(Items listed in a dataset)
**********

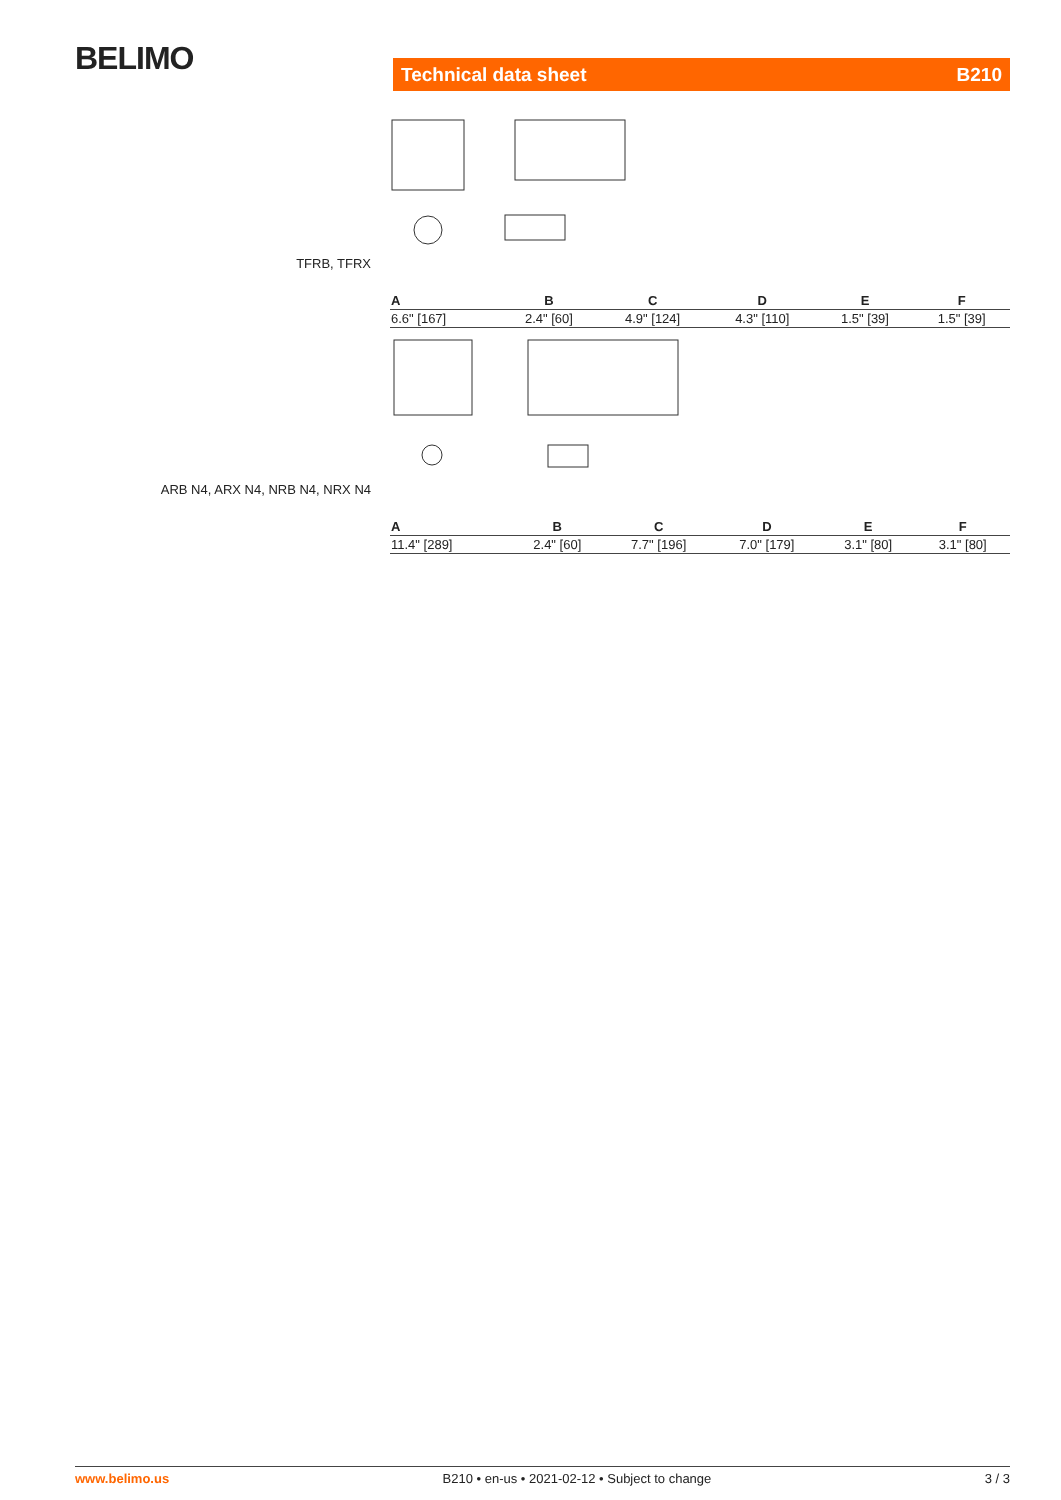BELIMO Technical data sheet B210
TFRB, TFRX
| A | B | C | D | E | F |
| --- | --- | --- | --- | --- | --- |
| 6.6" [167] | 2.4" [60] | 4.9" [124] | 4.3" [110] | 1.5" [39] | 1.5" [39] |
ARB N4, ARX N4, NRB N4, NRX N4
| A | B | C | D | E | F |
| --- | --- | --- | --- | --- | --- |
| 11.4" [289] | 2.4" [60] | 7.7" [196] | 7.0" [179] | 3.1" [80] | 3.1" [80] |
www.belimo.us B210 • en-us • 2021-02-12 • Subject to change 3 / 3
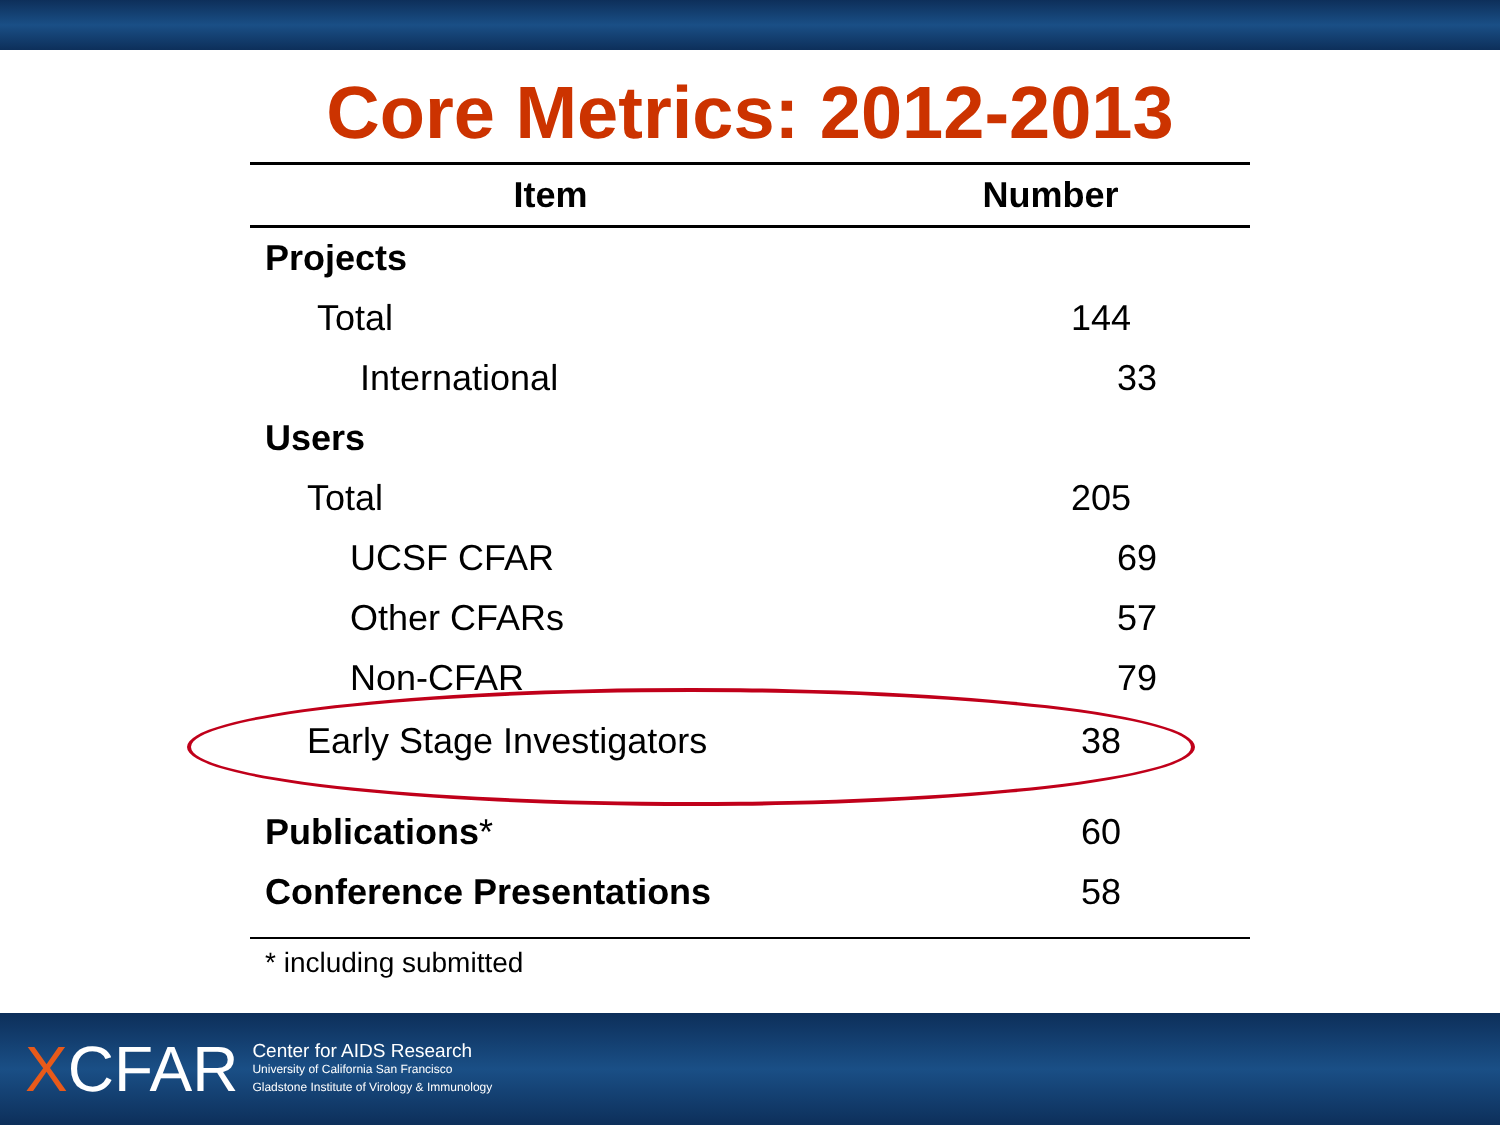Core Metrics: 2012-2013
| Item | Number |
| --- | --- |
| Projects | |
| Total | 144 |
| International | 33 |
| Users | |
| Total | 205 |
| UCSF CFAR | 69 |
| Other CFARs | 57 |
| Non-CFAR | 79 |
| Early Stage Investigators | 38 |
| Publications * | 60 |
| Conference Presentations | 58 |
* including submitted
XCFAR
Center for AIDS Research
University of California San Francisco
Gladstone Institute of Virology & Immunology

**********

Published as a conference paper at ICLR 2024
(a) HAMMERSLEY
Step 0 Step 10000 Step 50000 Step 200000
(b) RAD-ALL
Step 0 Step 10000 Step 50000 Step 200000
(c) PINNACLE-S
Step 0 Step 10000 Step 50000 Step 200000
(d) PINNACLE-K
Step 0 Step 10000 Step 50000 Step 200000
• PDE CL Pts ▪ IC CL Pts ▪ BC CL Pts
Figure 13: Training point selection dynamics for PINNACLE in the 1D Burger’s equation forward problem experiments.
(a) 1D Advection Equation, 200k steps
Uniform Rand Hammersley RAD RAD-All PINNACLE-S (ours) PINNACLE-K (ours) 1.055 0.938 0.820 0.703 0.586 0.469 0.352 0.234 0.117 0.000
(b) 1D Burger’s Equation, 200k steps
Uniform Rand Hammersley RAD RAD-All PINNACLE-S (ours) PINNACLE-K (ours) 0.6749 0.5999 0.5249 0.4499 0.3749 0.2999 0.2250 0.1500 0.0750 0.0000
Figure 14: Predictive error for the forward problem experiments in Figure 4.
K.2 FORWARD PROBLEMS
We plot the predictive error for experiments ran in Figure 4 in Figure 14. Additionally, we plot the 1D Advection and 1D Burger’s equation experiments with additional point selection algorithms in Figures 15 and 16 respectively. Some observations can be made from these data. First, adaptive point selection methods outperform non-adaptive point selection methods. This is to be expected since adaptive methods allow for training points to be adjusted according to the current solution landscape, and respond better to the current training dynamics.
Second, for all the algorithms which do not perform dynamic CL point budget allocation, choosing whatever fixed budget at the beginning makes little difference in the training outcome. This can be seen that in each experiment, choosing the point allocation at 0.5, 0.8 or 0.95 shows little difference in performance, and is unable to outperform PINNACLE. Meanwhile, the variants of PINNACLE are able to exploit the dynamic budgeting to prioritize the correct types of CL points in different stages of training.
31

**********

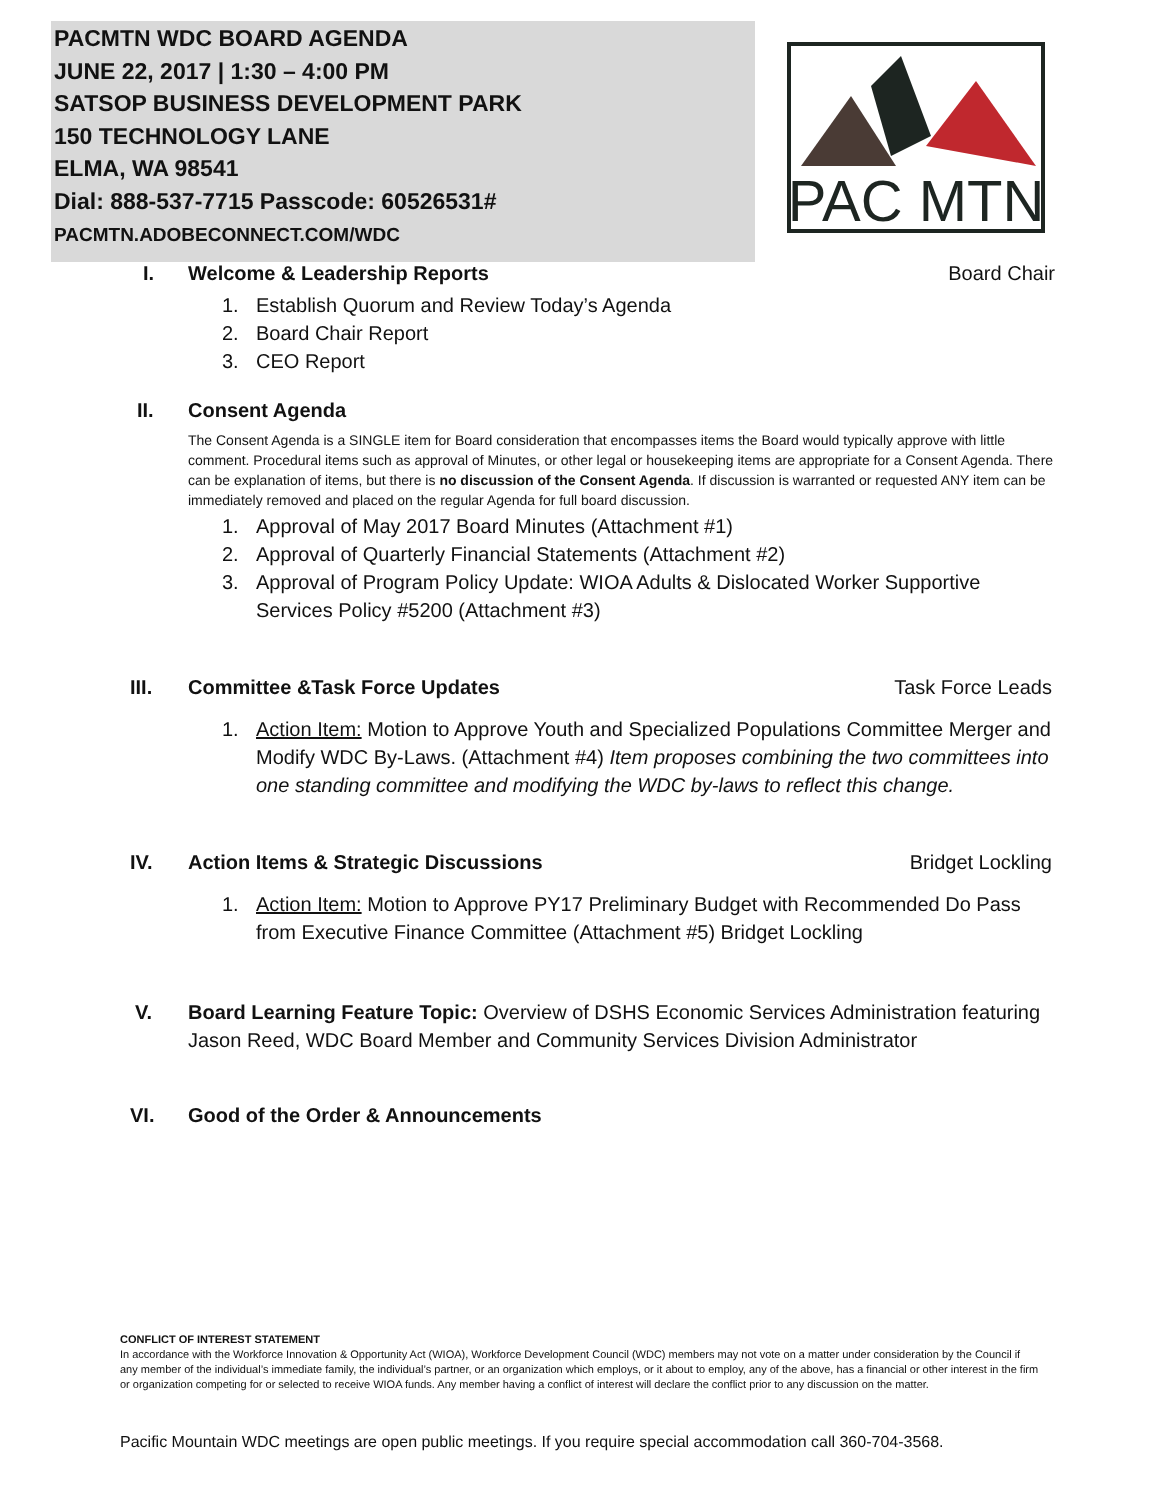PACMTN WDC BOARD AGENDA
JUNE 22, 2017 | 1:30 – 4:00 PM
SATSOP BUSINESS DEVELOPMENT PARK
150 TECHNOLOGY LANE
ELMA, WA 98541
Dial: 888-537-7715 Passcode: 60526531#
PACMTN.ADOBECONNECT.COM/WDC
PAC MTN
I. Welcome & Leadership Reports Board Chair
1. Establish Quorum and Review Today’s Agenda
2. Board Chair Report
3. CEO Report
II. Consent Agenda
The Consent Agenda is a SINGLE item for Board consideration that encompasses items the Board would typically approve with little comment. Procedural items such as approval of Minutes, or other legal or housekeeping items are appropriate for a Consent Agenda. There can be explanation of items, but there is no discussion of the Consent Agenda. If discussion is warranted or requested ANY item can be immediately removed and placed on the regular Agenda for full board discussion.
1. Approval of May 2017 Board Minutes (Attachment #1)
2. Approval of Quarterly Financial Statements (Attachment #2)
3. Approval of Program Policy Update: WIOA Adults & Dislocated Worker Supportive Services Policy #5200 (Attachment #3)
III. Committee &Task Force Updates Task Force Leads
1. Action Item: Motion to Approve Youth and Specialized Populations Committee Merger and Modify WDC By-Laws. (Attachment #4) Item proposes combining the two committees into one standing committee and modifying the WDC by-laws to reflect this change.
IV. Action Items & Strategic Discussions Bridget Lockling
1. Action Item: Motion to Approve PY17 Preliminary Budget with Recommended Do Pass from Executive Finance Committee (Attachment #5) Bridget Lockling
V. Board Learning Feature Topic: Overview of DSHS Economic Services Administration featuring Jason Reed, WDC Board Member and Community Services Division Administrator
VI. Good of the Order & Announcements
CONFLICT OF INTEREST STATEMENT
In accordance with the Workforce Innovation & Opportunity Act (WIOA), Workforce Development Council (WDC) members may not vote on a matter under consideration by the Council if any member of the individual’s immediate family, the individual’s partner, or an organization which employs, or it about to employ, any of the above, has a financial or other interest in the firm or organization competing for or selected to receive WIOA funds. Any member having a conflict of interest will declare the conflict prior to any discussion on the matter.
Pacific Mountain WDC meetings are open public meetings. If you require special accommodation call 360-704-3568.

**********

* EXERCISE DETAILS:
Among the entries, count the lines that hold "Chair". Reply with the count only.

* RESPONSE TO THE TASK:
2